● Stated task: Reproduce the data verbatim, from its first line through the line containing "table_cell Unavailable [993, 428, 1192, 514]".

● Dataset excerpt:

○ ○ ○ ○ ○

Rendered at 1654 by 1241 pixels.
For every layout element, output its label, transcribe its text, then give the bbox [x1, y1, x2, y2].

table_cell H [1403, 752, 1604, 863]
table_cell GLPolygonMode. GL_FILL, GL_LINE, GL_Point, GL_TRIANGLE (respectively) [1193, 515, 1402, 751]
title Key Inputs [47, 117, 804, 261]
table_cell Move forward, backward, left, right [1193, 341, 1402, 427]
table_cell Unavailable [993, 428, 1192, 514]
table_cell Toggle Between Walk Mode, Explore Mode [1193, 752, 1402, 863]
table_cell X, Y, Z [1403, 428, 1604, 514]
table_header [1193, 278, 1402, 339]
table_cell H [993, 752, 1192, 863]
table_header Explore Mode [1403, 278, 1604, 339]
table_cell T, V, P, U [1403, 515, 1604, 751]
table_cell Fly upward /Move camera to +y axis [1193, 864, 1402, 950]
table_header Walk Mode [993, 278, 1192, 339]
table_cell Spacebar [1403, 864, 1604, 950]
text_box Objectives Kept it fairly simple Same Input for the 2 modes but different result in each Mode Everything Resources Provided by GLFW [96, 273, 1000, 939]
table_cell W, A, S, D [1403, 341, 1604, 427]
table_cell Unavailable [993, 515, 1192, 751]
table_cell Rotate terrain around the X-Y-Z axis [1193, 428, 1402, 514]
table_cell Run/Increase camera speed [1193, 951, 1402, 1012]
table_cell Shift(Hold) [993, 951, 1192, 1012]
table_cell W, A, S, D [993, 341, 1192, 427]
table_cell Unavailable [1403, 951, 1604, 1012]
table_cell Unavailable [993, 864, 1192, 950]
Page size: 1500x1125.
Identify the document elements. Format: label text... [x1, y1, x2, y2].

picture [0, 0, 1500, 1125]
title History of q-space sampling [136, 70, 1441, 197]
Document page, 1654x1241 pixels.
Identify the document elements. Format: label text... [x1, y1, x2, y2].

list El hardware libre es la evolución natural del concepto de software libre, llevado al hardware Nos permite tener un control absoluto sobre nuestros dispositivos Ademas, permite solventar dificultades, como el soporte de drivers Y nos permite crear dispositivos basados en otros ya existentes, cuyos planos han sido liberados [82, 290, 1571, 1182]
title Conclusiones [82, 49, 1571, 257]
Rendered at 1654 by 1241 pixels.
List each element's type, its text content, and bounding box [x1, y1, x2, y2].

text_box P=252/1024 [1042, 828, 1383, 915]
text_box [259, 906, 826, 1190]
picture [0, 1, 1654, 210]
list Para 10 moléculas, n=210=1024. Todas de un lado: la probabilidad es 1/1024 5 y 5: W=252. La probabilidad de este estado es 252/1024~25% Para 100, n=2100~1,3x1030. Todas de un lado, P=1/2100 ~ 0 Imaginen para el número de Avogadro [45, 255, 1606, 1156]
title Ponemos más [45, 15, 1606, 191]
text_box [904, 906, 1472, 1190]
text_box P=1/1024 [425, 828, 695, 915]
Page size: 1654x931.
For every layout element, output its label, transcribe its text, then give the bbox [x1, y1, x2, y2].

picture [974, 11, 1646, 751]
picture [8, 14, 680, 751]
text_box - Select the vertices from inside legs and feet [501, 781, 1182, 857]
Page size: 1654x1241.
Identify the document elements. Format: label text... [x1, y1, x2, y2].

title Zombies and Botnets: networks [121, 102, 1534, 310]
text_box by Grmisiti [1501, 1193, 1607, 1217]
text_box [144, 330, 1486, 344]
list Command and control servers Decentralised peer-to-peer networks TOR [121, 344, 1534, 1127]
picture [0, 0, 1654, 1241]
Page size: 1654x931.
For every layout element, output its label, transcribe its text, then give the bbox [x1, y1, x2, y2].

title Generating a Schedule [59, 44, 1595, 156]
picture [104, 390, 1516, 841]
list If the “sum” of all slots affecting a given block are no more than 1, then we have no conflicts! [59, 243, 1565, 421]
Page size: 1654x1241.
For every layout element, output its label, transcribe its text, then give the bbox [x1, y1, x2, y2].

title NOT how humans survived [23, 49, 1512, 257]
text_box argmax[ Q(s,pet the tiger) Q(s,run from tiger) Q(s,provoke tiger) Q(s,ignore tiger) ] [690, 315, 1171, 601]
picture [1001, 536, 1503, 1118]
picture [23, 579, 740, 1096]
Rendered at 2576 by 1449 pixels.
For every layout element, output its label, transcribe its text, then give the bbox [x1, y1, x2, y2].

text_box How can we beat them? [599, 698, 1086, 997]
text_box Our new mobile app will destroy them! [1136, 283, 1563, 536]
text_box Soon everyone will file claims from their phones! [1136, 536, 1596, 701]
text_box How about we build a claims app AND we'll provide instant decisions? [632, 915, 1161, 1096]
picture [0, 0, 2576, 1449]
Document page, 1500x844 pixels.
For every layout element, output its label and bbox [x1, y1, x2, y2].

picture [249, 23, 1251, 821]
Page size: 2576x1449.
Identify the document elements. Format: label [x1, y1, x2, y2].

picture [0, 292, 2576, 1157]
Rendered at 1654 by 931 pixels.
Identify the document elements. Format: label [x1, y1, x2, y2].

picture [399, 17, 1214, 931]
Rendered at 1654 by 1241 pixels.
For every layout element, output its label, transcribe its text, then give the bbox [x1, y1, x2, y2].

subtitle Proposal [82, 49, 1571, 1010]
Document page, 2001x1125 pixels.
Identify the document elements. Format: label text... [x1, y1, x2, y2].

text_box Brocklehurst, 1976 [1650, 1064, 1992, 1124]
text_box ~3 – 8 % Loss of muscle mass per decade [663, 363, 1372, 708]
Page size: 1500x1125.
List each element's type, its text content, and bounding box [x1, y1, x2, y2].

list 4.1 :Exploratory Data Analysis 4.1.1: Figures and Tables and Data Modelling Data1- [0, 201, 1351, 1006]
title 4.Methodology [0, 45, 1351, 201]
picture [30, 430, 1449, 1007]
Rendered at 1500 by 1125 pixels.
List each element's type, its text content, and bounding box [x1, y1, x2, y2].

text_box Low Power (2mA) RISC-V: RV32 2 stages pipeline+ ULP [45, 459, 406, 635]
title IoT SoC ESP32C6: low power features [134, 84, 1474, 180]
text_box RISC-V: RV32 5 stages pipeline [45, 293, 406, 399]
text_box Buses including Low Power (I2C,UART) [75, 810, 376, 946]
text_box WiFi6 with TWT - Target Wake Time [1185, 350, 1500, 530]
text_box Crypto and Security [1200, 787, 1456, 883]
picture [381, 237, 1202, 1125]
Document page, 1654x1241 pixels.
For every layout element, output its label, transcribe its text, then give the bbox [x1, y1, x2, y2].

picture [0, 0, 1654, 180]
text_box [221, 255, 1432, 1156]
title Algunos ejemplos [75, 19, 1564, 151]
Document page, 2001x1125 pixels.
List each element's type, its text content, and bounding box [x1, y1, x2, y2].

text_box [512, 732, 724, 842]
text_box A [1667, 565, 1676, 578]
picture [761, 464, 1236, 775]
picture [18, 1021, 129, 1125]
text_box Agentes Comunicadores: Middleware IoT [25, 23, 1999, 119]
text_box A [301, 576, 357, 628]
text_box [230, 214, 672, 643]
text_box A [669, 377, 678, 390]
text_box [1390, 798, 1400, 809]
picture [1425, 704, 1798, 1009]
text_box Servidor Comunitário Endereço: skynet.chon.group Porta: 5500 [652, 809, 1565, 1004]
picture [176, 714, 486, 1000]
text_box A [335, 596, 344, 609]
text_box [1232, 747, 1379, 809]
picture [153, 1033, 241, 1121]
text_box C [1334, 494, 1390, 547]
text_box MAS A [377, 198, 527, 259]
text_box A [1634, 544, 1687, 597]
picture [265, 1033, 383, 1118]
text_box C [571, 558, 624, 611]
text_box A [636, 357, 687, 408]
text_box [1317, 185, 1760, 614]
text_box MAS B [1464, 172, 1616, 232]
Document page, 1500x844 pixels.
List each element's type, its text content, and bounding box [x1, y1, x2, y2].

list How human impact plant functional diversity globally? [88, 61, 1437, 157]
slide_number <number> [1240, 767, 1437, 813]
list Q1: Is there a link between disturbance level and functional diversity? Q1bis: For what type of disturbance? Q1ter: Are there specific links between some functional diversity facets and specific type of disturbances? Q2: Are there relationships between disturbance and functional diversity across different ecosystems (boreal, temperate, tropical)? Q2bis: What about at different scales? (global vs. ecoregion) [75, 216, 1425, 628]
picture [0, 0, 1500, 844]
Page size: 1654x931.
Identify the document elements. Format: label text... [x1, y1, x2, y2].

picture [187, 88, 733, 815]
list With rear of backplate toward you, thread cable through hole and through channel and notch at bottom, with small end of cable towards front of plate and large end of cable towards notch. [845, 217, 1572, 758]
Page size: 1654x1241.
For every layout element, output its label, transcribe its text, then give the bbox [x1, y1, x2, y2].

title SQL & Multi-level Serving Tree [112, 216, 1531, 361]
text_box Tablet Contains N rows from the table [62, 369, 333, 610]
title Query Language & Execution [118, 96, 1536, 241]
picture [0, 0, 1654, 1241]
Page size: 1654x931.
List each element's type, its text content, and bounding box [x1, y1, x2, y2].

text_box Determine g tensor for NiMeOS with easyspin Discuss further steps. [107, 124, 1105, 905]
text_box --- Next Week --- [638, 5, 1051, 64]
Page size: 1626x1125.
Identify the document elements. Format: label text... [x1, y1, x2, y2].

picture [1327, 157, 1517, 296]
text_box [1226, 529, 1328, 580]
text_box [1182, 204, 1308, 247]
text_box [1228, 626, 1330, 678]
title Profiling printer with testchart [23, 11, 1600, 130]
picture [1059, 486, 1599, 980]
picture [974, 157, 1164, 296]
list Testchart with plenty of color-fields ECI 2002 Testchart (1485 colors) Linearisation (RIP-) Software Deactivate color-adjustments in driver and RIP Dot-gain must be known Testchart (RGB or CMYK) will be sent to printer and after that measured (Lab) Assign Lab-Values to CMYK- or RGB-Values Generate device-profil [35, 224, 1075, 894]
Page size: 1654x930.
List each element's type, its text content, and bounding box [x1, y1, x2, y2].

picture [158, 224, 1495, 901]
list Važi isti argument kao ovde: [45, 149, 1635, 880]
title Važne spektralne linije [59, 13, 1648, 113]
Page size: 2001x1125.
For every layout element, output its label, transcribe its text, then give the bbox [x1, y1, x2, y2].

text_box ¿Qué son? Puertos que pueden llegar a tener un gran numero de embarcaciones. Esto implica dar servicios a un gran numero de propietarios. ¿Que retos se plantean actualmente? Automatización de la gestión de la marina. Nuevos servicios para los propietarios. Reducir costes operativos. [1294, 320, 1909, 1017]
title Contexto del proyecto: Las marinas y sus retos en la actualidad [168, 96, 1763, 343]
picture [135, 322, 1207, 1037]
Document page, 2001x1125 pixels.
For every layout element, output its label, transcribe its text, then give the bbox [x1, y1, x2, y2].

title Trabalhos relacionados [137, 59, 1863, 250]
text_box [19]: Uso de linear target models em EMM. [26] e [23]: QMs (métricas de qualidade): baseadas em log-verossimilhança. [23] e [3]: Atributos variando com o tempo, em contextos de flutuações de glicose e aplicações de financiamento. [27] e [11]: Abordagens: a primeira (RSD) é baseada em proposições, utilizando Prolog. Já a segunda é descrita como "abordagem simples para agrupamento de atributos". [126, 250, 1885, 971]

○ ○ ○ ○ ○

● Solution:
Rendered at 1654 by 1241 pixels.
For every layout element, output its label, transcribe its text, then give the bbox [x1, y1, x2, y2].

table_cell H [1403, 752, 1604, 863]
table_cell GLPolygonMode. GL_FILL, GL_LINE, GL_Point, GL_TRIANGLE (respectively) [1193, 515, 1402, 751]
title Key Inputs [47, 117, 804, 261]
table_cell Move forward, backward, left, right [1193, 341, 1402, 427]
table_cell Unavailable [993, 428, 1192, 514]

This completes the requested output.